Earlier this year, Maplin thanked the anticipation for the new Star Wars film for the increase in demand for retro tech.
Now that we’re well into the Christmas gift buying season, we’ve heard from NetNames that fraudster are taking advantage of the hype around Star Wars: The Force Awakens and are selling counterfeit merchandise to online shoppers.
“With Star Wars: The Force Awakens launching this month, fans will be keen to get their hands on the latest highly sought-after merchandise. However, with brands all over the world increasingly falling prey to cyber criminals selling counterfeit versions of products such as the Star Wars toys, consumers should be vigilant to avoid potential fakes,” said Haydn Simpson, commercial director, Western Europe at NetNames.
“The Internet is an ever-evolving and relatively unregulated space where counterfeiters are able to set up extremely high-quality fake websites and listings on marketplace sites, resulting in customers unknowingly buying counterfeit products,” explained Simpson.
“In particular, fake versions of electronic items pose real risks to users who may be putting themselves in physical danger by purchasing defective products.”
He noted that the most popular Star Wars toys this year including the app-enabled BB-8 and Jedi Master Lightsaber, noting that it’s important for consumers to know how to spot fakes.
NetNames’ director of commercial operations, Stuart Fuller, adds: “Fraudsters have exploited the continued rise of e-commerce and are employing increasingly sophisticated tactics to trick shoppers into unknowingly buying counterfeit products.”
To avoid falling into the hands of the ‘Dark side’, take a minute to look at Fuller’s three top tips that you can use to strike back at the counterfeiters:
1. How long ago was the domain name registered?

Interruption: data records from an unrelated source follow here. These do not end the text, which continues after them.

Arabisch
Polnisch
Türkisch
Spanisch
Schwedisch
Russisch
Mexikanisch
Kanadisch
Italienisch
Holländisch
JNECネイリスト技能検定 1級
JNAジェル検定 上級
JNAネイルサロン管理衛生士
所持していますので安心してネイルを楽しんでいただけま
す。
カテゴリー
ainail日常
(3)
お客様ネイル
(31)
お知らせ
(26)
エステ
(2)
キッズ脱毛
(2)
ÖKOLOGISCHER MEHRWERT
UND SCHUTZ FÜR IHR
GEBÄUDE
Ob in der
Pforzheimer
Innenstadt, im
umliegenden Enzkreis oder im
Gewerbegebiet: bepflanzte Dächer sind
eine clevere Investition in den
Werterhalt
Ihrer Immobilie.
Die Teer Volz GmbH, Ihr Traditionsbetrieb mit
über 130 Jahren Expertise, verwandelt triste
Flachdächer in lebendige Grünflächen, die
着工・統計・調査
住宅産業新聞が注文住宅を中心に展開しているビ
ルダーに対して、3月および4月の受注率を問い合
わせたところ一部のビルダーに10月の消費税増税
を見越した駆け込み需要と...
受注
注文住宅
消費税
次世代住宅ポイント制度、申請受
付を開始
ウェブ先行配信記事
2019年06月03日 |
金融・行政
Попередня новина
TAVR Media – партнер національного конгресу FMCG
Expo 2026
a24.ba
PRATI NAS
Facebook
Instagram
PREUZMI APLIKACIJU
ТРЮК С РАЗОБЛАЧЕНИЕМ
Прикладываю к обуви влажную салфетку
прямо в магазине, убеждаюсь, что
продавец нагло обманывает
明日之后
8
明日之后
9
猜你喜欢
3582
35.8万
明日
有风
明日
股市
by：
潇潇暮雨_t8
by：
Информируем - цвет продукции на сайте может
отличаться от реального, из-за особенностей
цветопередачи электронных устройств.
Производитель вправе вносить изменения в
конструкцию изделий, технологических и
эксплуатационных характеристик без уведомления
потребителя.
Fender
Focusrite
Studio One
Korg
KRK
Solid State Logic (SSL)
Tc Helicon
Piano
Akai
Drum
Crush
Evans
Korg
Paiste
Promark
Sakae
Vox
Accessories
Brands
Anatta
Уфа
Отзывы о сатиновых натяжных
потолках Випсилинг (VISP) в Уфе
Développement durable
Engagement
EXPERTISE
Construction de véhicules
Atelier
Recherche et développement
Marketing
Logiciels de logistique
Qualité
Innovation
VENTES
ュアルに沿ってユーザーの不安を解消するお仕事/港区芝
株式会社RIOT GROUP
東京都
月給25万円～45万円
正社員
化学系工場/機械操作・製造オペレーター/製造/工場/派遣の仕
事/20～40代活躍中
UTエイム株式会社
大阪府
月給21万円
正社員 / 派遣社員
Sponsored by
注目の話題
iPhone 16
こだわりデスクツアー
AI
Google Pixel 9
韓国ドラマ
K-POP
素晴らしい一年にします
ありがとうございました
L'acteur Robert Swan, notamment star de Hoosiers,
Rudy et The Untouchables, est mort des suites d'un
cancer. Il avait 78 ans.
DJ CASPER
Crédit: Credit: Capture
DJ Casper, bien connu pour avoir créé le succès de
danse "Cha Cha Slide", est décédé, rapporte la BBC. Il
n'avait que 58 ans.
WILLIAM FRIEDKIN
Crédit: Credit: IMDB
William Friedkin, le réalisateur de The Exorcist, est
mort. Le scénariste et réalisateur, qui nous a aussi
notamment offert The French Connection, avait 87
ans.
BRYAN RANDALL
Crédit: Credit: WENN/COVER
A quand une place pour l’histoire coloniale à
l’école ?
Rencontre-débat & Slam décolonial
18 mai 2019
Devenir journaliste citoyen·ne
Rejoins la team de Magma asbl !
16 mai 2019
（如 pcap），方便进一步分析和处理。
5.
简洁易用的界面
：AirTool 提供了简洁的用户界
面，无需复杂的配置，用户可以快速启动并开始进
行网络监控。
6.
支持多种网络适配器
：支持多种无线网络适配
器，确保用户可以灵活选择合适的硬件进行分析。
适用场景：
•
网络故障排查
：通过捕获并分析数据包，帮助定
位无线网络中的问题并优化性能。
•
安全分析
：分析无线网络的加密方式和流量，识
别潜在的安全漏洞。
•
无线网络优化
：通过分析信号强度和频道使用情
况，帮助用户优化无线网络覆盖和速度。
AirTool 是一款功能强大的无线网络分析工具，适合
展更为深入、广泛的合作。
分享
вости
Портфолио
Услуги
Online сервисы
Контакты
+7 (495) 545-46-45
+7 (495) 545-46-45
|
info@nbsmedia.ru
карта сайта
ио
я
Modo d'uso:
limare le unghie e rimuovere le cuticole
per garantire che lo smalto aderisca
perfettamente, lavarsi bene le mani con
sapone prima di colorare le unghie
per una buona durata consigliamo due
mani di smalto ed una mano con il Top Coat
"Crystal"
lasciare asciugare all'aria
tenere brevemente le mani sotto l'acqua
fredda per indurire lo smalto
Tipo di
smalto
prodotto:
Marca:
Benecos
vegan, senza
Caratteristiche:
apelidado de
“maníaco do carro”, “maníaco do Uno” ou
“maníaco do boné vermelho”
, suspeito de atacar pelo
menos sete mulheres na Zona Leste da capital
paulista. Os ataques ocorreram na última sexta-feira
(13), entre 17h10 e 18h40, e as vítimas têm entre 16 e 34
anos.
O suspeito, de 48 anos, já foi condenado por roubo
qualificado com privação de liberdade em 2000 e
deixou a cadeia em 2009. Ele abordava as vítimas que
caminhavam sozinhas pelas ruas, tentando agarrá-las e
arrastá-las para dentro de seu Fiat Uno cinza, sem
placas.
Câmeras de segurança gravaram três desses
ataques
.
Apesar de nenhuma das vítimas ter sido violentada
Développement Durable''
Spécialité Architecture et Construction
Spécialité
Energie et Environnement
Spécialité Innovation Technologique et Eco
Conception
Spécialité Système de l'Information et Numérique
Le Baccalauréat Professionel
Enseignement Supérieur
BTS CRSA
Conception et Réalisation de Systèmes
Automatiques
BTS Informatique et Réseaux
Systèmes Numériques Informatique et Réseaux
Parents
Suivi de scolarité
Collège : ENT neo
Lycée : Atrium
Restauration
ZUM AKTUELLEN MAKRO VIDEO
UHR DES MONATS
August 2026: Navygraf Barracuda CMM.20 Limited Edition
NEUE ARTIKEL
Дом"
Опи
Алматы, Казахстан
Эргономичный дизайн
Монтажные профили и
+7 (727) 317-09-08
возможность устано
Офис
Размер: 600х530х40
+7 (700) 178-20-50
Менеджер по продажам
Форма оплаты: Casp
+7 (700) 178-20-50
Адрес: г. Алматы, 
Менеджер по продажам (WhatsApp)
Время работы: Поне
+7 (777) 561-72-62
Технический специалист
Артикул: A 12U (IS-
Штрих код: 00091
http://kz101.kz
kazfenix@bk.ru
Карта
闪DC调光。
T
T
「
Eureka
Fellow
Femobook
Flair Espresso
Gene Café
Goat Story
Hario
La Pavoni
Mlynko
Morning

There are many different Star Wars domains, e.g. starwars.uk; star-wars.uk; star-wars.co.uk; star-wars.co.uk; starwarsco.uk, to list a few. To avoid confusion put the details into www.who.is and look at the date it was registered. Whilst it’s not a fail-safe test, domains registered for a year or more tend to suggest a website that’s reputable.
2. Does the website use a security certificate?
Websites that invest in protecting the personal and financial details of their customers always use SSL encryption. This is shown by a padlock in the website address bar. Additionally, when using certain browsers such as Chrome or Firefox, the URL bar will be as green as the lightsaber of a Jedi Knight.
3. Be suspicious about bargains
If a particular website is selling a Sphero BB-8 for significantly less than £100, think twice. When an online deal appears too good to be true, it probably is!
Dodgy retail websites aren’t the only fraudsters using Star Wars to trick people. Last month we reported that a Star Wars: The Force Awakens phishing email is predicted to be one of the top scams over this holiday season.